START Data records

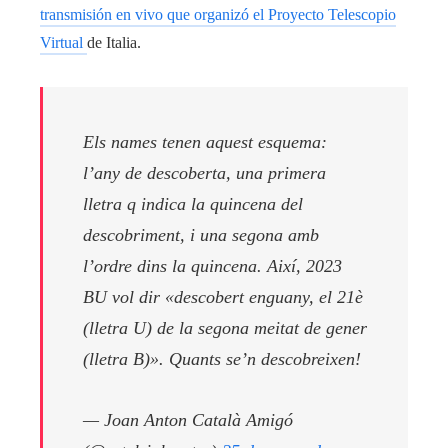
transmisión en vivo que organizó el Proyecto Telescopio
Virtual
de Italia.
Els names tenen aquest esquema:
l’any de descoberta, una primera
lletra q indica la quincena del
descobriment, i una segona amb
l’ordre dins la quincena. Així, 2023
BU vol dir «descobert enguany, el 21è
(lletra U) de la segona meitat de gener
(lletra B)». Quants se’n descobreixen!
— Joan Anton Català Amigó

END Data records

Task
List every line of the listing above that contains the word "quincena", taking letter case into account.

Response to this task
lletra q indica la quincena del
l’ordre dins la quincena. Així, 2023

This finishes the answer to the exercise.